The rates of institutional violence are getting higher in the world of nowadays. Employees of various career fields tend to become involved into violence at the workplace. The individuals that suffer from workplace violence the most often are the workers of service providing professions that have to be in contact with various individuals daily and for many hours. At times, certain issues may result in serious conflicts where one of the sides becomes victimized.
For the workers of service providing professions it is important to know the main precipitating factors that increase the risk of getting into a violent situation in order to prevent it from happening. The increasing number of handguns and other kinds of weapons carried by individuals is definitely one of the most important risk factors causing institutional violence, as it empowers individuals to act aggressively (Stokowski 2010).
Interaction with mentally unhealthy people is another precipitating factor putting service providers at risk of getting injured or attacked. Unrestricted movement within the institutions allows dangerous and aggressive individuals freedom of victimizing the employees. Lengthy lines and waiting also makes clients impatient and nervous and may result in fights.
Isolated work with clients is another way to put workers at risk of getting attacked. Besides, the environments around the institutions such as dark parking lots may become locations suitable for violence. Finally, lack of training in conflict prevention provided for the staff increases the risk of being involved into unresolved conflicts.
Institutional culpability as a cause or one of the risk factors increasing the chance of an employee getting becoming victimized at the workplace is absence of conflict resolution training provided by the organization for its workers. Institutions with multiple risk factors of workplace violence ought to provide their employees with special means of protection such as security devices.
When an employee is victimized and they get injured because of inability to protect themselves, the damage is caused due to the institutional culpability because the organization could not or did not want to be on the safe side and afford some security training and devices for the workers (James & Gilliland 2012).
Staff culpability occurs when a worker of a service providing institution caused the act of violence from the side of a client. For example, employees that work very slow causing huge lines of waiting clients are at risk of being confronted by an aggravated individual or a group of people. Employees that behave inappropriately during the conflict also risk to become victimized.
Examples of inappropriate workplace behavior are rudeness, insults addressed to the employees, intended provocation of a fight, intrusive comments, and at times, even telling a nervous client to calm down may become the starting point of a heated argument.
Legal liability for the cases of institutional violence falls on the employer in a situation when a worker becomes victimized by a client for the reasons unrelated to any personal aspects. Basically, when a perpetuator of violence could have attacked any other employee if they happened to the there at the moment, the employer is liable to the employee victimized by a third party (Wellington-James 2011).
At the same time, when an employee is victimized based on a personal reason and violence is directed against a particular person the employer cannot be liable. An act of violence committed by one employee against another also makes their employer liable to the victim-employee in case if the act of violence was predictable and could have been prevented by means of careful supervision, care and control.

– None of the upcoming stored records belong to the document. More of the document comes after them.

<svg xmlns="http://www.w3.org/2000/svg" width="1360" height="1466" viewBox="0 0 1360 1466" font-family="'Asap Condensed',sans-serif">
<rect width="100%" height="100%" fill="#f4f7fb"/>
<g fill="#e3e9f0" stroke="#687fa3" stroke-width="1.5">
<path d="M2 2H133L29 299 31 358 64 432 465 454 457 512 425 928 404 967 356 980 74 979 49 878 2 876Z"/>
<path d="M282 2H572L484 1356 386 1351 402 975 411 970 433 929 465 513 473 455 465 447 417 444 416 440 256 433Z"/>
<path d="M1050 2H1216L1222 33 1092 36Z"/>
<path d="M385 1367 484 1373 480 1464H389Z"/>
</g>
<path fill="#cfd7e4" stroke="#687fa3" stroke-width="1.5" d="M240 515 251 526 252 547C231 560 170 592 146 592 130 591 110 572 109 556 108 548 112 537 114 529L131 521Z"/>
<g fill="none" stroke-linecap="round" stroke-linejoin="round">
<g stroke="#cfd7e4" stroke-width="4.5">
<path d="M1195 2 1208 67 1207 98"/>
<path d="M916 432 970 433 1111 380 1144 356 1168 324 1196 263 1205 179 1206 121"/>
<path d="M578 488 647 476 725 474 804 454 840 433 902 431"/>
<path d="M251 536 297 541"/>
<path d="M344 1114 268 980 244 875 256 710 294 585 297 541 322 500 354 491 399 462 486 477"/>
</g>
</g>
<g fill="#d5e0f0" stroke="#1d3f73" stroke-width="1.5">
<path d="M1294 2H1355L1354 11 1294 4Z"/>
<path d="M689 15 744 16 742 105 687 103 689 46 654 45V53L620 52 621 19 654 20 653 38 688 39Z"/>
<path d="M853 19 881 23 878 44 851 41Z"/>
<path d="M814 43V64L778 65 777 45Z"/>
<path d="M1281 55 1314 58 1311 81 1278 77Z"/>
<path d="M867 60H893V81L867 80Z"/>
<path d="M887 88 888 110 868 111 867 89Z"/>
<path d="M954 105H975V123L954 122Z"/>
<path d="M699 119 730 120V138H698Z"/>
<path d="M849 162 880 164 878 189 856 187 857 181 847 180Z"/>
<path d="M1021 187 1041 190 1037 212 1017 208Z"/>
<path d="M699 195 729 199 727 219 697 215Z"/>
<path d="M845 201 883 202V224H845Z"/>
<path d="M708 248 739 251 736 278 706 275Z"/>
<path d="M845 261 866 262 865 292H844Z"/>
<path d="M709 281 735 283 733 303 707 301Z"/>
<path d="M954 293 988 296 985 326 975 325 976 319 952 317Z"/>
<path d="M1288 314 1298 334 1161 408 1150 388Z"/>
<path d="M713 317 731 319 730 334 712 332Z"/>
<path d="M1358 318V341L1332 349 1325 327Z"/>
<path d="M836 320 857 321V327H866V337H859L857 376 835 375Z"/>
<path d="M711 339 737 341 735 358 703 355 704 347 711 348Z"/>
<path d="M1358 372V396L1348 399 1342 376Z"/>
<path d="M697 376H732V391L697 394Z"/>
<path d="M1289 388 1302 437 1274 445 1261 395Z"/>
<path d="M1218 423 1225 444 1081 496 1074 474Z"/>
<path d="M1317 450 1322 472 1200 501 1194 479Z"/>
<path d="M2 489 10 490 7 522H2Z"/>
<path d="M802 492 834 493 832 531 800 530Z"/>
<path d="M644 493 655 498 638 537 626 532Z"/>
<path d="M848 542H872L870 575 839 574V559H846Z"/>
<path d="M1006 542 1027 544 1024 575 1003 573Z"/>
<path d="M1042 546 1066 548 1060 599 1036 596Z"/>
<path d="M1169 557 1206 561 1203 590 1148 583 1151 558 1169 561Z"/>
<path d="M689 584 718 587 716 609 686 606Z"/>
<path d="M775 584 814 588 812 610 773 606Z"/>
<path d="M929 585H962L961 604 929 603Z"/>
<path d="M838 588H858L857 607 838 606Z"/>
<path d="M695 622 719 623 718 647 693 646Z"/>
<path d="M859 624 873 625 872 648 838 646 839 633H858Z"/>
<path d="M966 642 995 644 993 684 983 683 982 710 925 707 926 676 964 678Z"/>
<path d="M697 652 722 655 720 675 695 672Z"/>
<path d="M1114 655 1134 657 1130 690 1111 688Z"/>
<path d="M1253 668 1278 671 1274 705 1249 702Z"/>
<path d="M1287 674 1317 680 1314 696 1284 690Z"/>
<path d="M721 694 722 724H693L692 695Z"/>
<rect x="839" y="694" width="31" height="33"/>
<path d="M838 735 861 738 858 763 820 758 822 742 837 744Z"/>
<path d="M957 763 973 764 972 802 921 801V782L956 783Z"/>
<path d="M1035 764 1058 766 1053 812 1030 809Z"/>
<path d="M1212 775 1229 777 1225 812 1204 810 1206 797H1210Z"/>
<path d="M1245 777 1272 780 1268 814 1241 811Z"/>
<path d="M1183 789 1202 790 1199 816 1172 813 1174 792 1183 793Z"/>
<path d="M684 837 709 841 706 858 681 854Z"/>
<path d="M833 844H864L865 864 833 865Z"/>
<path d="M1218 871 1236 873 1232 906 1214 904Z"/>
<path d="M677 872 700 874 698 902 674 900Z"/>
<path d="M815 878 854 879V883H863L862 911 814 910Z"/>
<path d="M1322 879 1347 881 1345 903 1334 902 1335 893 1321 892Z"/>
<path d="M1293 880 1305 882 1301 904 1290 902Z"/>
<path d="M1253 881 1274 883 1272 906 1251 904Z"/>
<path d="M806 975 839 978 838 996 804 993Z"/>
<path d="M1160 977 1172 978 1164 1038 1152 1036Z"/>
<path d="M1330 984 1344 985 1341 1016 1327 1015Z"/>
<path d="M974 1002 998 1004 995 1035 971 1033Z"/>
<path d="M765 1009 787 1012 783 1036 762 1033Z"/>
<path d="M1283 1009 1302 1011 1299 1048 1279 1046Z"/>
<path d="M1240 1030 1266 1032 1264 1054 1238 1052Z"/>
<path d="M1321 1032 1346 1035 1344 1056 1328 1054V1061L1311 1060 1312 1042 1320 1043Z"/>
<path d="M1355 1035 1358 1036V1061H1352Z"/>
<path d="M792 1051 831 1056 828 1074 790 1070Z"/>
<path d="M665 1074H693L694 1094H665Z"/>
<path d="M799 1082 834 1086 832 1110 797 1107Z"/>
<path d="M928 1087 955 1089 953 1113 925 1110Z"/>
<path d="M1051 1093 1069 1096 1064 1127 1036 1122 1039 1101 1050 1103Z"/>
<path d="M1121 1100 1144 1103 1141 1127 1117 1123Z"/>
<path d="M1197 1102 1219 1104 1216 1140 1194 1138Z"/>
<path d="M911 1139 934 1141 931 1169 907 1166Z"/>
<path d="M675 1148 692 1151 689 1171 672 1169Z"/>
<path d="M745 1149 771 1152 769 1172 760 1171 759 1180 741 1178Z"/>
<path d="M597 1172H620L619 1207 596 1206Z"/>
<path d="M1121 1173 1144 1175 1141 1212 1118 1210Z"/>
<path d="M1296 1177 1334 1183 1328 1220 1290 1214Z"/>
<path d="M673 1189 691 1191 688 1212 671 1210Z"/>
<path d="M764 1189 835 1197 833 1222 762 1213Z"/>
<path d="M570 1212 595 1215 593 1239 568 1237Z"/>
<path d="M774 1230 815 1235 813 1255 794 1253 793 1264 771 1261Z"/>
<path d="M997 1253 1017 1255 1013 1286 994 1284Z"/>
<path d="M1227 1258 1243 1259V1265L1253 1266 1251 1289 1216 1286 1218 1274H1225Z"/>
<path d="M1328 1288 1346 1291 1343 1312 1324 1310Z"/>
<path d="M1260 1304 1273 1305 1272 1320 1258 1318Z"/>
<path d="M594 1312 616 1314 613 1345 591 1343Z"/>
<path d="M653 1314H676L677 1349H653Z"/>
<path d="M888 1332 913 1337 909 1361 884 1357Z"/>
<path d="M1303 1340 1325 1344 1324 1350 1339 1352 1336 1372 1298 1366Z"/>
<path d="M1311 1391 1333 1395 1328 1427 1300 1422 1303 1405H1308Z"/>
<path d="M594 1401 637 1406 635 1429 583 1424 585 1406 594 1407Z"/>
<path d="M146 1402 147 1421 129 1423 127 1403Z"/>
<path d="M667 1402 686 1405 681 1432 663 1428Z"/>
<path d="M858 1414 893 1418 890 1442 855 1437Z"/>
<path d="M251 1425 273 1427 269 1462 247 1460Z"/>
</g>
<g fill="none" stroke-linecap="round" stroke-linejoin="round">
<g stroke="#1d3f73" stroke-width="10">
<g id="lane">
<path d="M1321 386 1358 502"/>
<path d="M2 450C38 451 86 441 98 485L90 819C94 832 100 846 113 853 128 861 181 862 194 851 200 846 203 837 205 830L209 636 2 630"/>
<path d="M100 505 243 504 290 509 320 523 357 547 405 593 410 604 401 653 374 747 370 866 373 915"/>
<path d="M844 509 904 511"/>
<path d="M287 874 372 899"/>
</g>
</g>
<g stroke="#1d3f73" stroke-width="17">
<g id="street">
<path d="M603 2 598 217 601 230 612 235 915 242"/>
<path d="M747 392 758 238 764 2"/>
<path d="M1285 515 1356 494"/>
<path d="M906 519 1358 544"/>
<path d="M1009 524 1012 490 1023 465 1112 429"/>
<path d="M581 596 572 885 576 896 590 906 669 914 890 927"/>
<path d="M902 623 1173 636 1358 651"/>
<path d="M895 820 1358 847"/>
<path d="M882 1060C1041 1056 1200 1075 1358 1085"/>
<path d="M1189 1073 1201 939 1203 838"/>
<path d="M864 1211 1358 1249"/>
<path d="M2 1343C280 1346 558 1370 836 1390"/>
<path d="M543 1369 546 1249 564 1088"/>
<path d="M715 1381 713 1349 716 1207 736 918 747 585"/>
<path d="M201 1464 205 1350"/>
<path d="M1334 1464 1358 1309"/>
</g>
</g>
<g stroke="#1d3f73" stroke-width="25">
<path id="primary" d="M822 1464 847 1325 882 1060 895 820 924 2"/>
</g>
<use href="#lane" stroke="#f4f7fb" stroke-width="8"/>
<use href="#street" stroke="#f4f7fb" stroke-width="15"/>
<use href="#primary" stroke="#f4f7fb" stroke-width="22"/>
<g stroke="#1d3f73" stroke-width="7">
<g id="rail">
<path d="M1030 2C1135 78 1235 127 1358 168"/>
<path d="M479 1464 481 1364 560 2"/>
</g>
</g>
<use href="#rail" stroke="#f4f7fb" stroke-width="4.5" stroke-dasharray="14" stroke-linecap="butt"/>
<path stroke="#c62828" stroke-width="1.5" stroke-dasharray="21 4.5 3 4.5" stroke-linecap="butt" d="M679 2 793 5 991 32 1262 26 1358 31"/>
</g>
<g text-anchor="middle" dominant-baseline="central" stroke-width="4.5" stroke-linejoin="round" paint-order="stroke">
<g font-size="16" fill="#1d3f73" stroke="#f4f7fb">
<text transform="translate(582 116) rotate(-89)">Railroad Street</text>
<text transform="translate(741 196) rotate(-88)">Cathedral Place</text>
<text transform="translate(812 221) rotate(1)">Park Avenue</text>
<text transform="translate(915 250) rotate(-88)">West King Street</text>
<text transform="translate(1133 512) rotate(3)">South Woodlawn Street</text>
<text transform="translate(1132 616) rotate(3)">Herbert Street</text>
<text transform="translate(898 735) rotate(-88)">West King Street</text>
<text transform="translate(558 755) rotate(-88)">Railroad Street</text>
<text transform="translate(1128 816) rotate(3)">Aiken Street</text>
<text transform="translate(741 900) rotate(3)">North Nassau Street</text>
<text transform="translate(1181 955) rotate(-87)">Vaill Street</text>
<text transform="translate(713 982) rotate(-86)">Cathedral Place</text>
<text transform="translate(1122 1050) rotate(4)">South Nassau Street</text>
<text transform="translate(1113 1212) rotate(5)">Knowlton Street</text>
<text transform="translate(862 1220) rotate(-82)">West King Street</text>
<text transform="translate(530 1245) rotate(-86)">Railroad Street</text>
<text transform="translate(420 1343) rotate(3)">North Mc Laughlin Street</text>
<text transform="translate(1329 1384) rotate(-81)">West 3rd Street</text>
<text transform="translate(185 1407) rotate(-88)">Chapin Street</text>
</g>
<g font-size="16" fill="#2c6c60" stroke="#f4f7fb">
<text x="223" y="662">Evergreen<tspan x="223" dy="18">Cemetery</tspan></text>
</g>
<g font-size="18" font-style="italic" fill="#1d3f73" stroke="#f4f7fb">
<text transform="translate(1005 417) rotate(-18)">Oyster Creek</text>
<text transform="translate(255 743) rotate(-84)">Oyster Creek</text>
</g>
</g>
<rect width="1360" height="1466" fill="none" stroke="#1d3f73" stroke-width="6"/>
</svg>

Nine-stage model for crisis intervention developed by Piercy contains instructions helping the employees to avoid workplace conflicts with clients. The first step recommends to start with establishing polite and respective relationship, applying active listening and being responsive. According to the second step, an employee has to encourage the client to express negative emotions and painful feelings, this helps create a new experience and provide emotional care.
Step three encourages the employee to discuss the reasons of conflict with the client, listening to the complaints carefully and responding in a supportive and polite way. Assessing the clients’ needs and strengths is step four. This step requires the employee’s attention to the demands of the client and their positive sides, which may be courage, will power, honesty. In the fifth stage the employee must provide the client with the explanation of the reasons that caused an incident the client is angry or upset about.
This helps the aggressively motivated individual get closure and let go of the negative emotions quicker. In the next step the employee is to help the client find the most appropriate solution to their issue and move on from the dangerous phase of the conflict. The seventh step is to find out the final goals of the client to provide more sensitive assistance.
The next step comes when the client gains satisfaction and returns to the calm and peaceful state they experienced before the conflict. The final step of the model is providing follow-up by means of contacting the client after the conflict and making sure they are doing and feeling well.
These steps are the key to understanding and balanced interaction with the clients that provide safety and better moods for both sides and creating a harmonious and safe workplace for the employees. Institutional violence is a dangerous phenomenon; service providers must address and avoid it at any cost as this could potentially save their lives and health.
James, R. & Gilliland, B. (2012). Crisis Intervention Strategies. Boston, MA: Cengage Learning.
Stokowski, L. A. (2010). Risk Factors for Workplace Violence. Web.
Wellington-James, K. T. (2011). Workplace Violence: Legal Liability and Prevention.